What drives people to spend excess on bikes in hopes to ride faster, further, and longer, is their love for the sport. Some might find themselves disappointed that you can’t buy what building strong legs and cardio can give you for free. Others may fall deeper in love with cycling after these purchases. That is not to say that loving what you already have, an old trusty steed, is less admirable in any way.

It’s up to the individual to choose what they find value in, and how much they want to invest or sacrifice for it.

Conclusion

Losing weight (without losing too much muscle) will get you better results than buying carbon bike parts.

I might be slightly overweight and undertalented, but cycling is a passion that I’m happy investing into because it adds value to my life.

At one point I was convinced that carbon would “take my cycling to the next level” — which is funny because I don’t even compete. While my knowledge of bike parts, maintenance and mechanics has doubled, this is not what I originally intended. I’m roughly at the same fitness level. Sure, I can do more with less effort, but any saved effort is spent on pushing to go even harder, which actually burns me out just as fast if not more.

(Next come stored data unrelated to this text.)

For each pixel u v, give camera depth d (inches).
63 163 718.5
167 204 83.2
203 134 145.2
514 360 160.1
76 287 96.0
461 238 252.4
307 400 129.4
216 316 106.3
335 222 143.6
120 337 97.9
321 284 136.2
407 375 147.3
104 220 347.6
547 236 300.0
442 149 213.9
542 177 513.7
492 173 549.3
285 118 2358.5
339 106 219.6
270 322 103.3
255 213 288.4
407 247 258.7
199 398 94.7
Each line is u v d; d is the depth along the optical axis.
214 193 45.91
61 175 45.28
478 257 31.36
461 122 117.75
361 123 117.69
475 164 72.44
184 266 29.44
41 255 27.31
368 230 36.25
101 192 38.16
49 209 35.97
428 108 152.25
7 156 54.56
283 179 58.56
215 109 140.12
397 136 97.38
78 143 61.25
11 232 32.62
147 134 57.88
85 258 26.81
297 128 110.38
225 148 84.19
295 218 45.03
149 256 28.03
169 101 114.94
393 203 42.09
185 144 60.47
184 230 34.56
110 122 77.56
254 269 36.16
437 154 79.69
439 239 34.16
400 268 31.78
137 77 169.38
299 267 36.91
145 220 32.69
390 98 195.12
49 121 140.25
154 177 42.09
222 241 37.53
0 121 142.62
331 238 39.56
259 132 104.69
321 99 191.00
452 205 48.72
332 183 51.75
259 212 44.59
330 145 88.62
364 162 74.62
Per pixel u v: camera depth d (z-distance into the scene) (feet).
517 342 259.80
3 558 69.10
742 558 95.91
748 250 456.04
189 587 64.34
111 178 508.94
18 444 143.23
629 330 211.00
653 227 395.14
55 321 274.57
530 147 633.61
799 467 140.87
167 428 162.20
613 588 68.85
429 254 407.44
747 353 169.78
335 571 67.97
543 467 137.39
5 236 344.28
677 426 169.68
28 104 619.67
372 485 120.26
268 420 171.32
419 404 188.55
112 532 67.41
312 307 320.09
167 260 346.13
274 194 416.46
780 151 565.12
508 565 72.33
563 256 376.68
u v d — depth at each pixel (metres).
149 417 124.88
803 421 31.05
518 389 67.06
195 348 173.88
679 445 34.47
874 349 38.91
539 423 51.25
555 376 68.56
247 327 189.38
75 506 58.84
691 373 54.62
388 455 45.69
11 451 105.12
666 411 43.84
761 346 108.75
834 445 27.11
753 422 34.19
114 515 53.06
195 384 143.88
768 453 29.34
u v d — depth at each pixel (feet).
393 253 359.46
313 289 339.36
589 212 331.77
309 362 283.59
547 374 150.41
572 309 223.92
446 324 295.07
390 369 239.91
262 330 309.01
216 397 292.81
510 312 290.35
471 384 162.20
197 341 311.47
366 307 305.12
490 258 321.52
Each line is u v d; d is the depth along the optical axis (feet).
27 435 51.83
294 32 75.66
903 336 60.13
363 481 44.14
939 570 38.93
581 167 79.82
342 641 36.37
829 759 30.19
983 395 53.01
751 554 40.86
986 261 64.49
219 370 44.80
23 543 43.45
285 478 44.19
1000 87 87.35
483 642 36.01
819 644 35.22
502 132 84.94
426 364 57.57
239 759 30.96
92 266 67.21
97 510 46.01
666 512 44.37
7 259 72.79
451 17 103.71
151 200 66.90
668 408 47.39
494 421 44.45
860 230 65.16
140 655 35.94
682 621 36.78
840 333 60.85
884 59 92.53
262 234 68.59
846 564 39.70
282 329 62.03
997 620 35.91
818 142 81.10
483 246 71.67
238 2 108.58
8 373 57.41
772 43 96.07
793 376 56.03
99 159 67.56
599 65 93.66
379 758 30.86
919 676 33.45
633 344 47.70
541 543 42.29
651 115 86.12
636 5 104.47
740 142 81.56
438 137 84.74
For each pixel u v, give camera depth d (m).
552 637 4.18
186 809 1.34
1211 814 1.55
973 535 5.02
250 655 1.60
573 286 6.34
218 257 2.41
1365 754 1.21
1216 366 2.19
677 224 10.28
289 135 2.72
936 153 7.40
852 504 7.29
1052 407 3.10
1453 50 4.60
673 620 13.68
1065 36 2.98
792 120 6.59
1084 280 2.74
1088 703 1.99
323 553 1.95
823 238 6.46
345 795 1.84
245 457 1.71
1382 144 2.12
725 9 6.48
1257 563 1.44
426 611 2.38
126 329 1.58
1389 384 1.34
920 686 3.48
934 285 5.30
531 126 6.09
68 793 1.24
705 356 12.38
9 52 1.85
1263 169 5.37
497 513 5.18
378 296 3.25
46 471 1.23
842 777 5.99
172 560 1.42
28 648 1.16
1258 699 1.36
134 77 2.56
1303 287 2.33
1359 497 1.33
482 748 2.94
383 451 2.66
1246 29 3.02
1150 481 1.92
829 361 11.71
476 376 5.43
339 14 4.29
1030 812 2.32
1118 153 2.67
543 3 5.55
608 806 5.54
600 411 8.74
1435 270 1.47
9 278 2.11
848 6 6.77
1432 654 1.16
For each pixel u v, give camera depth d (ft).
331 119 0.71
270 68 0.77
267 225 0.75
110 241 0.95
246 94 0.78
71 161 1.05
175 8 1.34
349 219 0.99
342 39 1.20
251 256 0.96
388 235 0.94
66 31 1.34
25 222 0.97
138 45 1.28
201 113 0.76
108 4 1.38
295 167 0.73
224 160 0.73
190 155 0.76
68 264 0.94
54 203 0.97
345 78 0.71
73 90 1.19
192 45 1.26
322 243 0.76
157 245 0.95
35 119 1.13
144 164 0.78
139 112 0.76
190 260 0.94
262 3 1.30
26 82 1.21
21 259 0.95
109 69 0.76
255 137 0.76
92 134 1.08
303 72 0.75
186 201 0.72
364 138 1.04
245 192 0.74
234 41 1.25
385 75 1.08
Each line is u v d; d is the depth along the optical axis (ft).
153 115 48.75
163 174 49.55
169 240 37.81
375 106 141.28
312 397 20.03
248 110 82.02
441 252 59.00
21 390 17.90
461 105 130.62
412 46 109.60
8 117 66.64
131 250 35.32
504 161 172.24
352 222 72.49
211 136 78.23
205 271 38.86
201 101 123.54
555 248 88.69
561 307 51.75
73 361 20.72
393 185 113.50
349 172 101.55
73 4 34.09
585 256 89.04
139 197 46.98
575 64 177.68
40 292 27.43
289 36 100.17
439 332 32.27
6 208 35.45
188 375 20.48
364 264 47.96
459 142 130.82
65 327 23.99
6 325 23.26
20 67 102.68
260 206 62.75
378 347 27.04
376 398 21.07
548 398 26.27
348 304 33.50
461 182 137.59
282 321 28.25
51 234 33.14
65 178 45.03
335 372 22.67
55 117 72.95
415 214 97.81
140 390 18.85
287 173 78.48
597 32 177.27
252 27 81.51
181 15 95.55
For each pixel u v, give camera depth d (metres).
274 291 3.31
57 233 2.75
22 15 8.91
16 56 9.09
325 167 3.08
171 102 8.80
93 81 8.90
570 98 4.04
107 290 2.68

My years-long recurring strain/overuse injuries have subsided a little since the carbon bike does make it easier. Though they will flare back up when I push too hard, which is often when you’re on such a bike that encourages speed.

Losing weight (without losing too much muscle) will get you better results than buying carbon bike parts. This only applies to the overweight. If you’ve tried that but were only able to keep the weight off for a year, that’s because restrictive diets suck and cannot be sustained if you’re a connoisseur of various culinary arts. Food brings me as much joy as cycling does.

If I could go back I would change only a little, if only to get to a similar end result, but with less pain. For a budget-friendly redo, I’d probably go carbon seatpost first, then wheel upgrade, then new bike or frame.